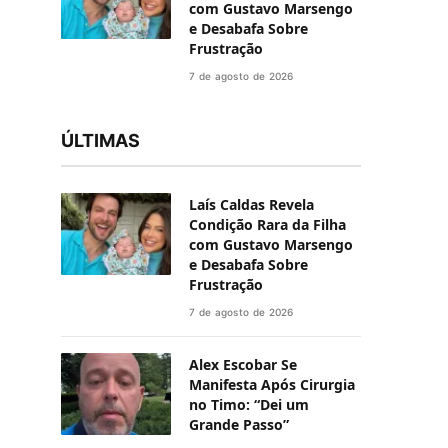
com Gustavo Marsengo
e Desabafa Sobre
Frustração
7 de agosto de 2026
ÚLTIMAS
Laís Caldas Revela
Condição Rara da Filha
com Gustavo Marsengo
e Desabafa Sobre
Frustração
7 de agosto de 2026
Alex Escobar Se
Manifesta Após Cirurgia
no Timo: “Dei um
Grande Passo”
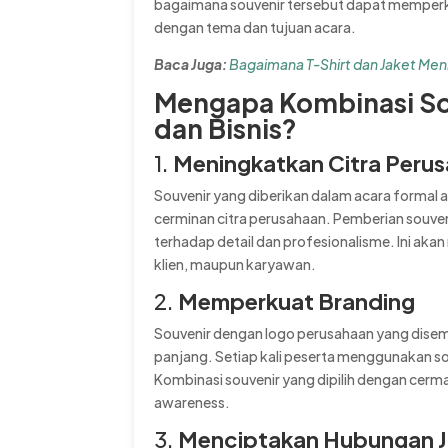
bagaimana souvenir tersebut dapat memperku
dengan tema dan tujuan acara.
Baca Juga:
Bagaimana T-Shirt dan Jaket Me
Mengapa Kombinasi Sou
dan Bisnis?
1.
Meningkatkan Citra Peru
Souvenir yang diberikan dalam acara formal 
cerminan citra perusahaan. Pemberian souve
terhadap detail dan profesionalisme. Ini akan
klien, maupun karyawan.
2.
Memperkuat Branding
Souvenir dengan logo perusahaan yang dis
panjang. Setiap kali peserta menggunakan so
Kombinasi souvenir yang dipilih dengan cer
awareness.
3.
Menciptakan Hubungan J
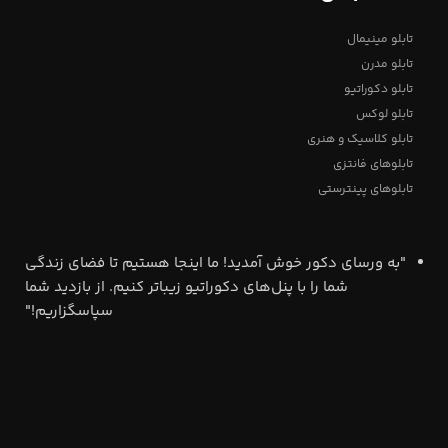
تابلو مینیمال
تابلو مدرن
تابلو دکوراتیو
تابلو لوکس
تابلو کلاسیک و هنری
تابلوهای فانتزی
تابلوهای پینترستی
"به ورسای دکور خوش آمدید! ما اینجا هستیم تا فضای زندگی
شما را با پنل‌های دکوراتیو زیباتر کنیم. از بازدید شما
سپاسگزاریم!"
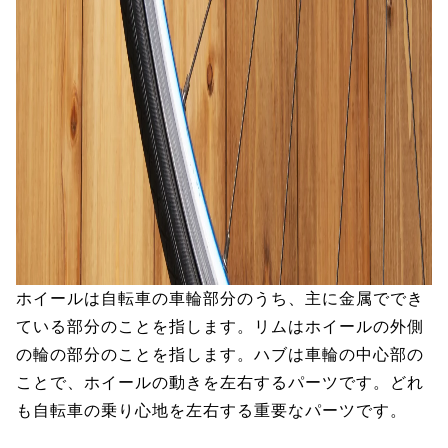
ホイールは自転車の車輪部分のうち、主に金属ででき
ている部分のことを指します。リムはホイールの外側
の輪の部分のことを指します。ハブは車輪の中心部の
ことで、ホイールの動きを左右するパーツです。どれ
も自転車の乗り心地を左右する重要なパーツです。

WORK REQUIRED: Without the pictures, print all of the records exactly.

WRITTEN ANSWER:
com Gustavo Marsengo
e Desabafa Sobre
Frustração
7 de agosto de 2026
ÚLTIMAS
Laís Caldas Revela
Condição Rara da Filha
com Gustavo Marsengo
e Desabafa Sobre
Frustração
7 de agosto de 2026
Alex Escobar Se
Manifesta Após Cirurgia
no Timo: “Dei um
Grande Passo”
bagaimana souvenir tersebut dapat memperku
dengan tema dan tujuan acara.
Baca Juga:
Bagaimana T-Shirt dan Jaket Me
Mengapa Kombinasi Sou
dan Bisnis?
1.
Meningkatkan Citra Peru
Souvenir yang diberikan dalam acara formal 
cerminan citra perusahaan. Pemberian souve
terhadap detail dan profesionalisme. Ini akan
klien, maupun karyawan.
2.
Memperkuat Branding
Souvenir dengan logo perusahaan yang dis
panjang. Setiap kali peserta menggunakan so
Kombinasi souvenir yang dipilih dengan cer
awareness.
3.
Menciptakan Hubungan J
تابلو مینیمال
تابلو مدرن
تابلو دکوراتیو
تابلو لوکس
تابلو کلاسیک و هنری
تابلوهای فانتزی
تابلوهای پینترستی
"به ورسای دکور خوش آمدید! ما اینجا هستیم تا فضای زندگی
شما را با پنل‌های دکوراتیو زیباتر کنیم. از بازدید شما
سپاسگزاریم!"
ホイールは自転車の車輪部分のうち、主に金属ででき
ている部分のことを指します。リムはホイールの外側
の輪の部分のことを指します。ハブは車輪の中心部の
ことで、ホイールの動きを左右するパーツです。どれ
も自転車の乗り心地を左右する重要なパーツです。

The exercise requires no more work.